Thursday, April 19, 2018

Bounders #3: The Forgotten Shrine by Monica Tesler

The Forgotten Shrine (Bounders #3)My name is Lucy, and my pod has been sent to Alkalinia, a world of snake-like creatures. Admiral Eames says they're our allies, but Jasper was the first to suspect something sneaky's going on. Our virtual reality rooms seemed awesome until we realized we hadn't left them for a week! Later, we were hunting for a way to shut down the occludium shield when we discovered a secret room with a giant serpent named Serena. She fears the Alaklinians have forgotten their past mistakes and are on the verge of another war. Against whom? Jasper and I figured out our pod members are being secretly drugged, and something is happening to us while we sleep. Despite the admiral's order to stop, we've got to keep investigating our hosts. It would be a lot easier if Marco would stop inviting Jasper's little sister along!

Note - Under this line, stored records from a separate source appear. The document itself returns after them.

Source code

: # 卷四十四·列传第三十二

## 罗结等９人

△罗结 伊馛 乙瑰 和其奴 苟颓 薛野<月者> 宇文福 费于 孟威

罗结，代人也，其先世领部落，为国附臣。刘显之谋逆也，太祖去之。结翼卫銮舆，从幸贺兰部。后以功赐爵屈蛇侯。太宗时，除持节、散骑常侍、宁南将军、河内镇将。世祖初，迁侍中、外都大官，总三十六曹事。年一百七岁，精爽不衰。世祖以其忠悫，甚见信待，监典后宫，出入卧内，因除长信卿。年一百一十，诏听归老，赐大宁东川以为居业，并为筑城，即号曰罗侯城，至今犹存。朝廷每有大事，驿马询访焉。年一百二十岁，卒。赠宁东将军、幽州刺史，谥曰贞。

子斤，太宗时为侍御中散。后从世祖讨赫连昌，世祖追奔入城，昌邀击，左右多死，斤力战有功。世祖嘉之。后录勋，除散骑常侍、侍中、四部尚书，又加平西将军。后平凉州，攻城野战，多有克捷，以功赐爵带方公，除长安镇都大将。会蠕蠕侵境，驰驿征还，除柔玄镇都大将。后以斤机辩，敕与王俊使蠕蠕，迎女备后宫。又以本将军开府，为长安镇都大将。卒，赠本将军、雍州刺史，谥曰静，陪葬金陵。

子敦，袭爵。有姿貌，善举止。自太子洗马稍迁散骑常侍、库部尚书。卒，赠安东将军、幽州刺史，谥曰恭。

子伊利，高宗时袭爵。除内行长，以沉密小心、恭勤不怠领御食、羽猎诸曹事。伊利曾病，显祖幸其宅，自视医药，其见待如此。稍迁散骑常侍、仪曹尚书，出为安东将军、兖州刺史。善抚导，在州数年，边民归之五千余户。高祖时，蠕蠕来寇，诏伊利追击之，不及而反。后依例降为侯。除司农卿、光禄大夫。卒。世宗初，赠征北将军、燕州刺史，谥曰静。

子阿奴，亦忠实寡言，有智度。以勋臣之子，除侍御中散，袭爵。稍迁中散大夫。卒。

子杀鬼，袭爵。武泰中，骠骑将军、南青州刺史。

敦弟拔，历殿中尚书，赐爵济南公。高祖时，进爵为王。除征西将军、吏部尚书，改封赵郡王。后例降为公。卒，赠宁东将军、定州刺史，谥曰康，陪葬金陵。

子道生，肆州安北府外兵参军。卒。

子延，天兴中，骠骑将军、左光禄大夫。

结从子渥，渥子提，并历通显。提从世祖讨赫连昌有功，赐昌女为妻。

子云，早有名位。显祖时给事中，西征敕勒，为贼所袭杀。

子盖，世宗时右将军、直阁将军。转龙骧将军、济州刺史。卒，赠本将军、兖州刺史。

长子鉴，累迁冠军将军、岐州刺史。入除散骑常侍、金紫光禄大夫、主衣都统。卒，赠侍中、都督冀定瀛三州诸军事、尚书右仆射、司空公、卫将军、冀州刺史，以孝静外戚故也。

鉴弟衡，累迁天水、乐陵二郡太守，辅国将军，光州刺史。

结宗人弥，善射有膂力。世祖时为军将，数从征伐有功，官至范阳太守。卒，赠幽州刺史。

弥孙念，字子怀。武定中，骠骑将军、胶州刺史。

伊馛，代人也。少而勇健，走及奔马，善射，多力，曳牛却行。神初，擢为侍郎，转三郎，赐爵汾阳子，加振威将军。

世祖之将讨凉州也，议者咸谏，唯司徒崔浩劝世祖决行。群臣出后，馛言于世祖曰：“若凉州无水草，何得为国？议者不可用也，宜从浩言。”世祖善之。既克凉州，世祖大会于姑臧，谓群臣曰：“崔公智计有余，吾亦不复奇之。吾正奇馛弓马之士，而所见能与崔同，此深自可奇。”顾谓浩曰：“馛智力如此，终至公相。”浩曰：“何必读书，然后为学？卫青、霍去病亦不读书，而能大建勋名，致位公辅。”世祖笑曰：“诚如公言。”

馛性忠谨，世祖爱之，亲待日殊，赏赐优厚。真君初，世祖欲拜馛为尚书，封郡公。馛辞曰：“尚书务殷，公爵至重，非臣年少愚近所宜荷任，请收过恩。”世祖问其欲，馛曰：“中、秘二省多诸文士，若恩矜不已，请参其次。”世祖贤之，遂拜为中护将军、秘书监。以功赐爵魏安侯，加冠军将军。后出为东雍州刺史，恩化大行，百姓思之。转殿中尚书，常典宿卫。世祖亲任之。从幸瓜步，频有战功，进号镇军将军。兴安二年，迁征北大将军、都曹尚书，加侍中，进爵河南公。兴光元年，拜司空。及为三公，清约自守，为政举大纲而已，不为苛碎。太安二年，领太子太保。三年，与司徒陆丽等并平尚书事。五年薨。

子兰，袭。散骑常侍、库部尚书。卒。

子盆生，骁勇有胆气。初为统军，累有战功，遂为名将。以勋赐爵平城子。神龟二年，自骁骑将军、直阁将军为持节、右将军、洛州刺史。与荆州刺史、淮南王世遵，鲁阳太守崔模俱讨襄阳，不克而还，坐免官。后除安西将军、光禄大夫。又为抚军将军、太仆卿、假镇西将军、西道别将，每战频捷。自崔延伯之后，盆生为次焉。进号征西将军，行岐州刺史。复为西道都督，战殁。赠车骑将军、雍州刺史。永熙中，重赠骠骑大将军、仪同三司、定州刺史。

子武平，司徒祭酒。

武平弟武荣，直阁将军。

I recommend you read the previous books in the series to understand what's going on with bounding, the many references to the Youli, and Jasper's special connection with Mira. I liked the mystery of this book's plot, as the kids tried to uncover the Alakalinans' plans. The admiral complicated things by ordering them to not mess up relations with their allies. However, it was clear to the pod members that these creatures were not friends. I was disappointed the author chose not to use bounding as a major factor in the story. Other than traveling to the planet, bounding could have been totally left out without any impact to the other events. Jasper's little sister Addy was a huge addition to the cast, as she kept forcing herself into pod activities. Her presence really bugged Lucy and created friction throughout much of the plot. Jasper's claustrophobia and Marco's fear of snakes also created some issues.The last chapter left Mira and Jasper in a very surprising setting with many questions to be answered. Overall, I loved this book, and I'm looking forward to the next one.